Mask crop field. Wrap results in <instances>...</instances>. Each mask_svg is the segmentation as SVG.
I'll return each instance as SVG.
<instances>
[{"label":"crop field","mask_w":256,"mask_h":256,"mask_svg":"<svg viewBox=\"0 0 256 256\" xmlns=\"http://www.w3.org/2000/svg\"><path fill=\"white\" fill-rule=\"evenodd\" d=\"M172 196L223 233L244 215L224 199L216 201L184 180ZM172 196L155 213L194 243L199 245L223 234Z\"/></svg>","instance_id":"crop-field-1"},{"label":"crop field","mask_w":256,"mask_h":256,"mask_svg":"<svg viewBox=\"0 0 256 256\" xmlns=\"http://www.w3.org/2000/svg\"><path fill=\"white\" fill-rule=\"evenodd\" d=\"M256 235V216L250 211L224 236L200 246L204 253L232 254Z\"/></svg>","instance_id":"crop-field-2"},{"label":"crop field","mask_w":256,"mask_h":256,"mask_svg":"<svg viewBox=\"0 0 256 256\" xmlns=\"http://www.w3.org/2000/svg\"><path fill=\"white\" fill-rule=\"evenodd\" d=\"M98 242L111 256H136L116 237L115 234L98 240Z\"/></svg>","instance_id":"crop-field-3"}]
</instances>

What to produce ->
Which lines of the material contain the string "field"? Return each one in full, matching case exactly.

Output of the task ->
Mask crop field. Wrap results in <instances>...</instances>. Each mask_svg is the segmentation as SVG.
[{"label":"crop field","mask_w":256,"mask_h":256,"mask_svg":"<svg viewBox=\"0 0 256 256\" xmlns=\"http://www.w3.org/2000/svg\"><path fill=\"white\" fill-rule=\"evenodd\" d=\"M172 196L223 233L244 215L224 199L216 201L184 180ZM172 196L155 213L194 243L199 245L223 234Z\"/></svg>","instance_id":"crop-field-1"},{"label":"crop field","mask_w":256,"mask_h":256,"mask_svg":"<svg viewBox=\"0 0 256 256\" xmlns=\"http://www.w3.org/2000/svg\"><path fill=\"white\" fill-rule=\"evenodd\" d=\"M256 235V216L250 211L224 236L200 246L204 253L232 254Z\"/></svg>","instance_id":"crop-field-2"},{"label":"crop field","mask_w":256,"mask_h":256,"mask_svg":"<svg viewBox=\"0 0 256 256\" xmlns=\"http://www.w3.org/2000/svg\"><path fill=\"white\" fill-rule=\"evenodd\" d=\"M98 242L111 256H136L116 237L115 234L98 240Z\"/></svg>","instance_id":"crop-field-3"}]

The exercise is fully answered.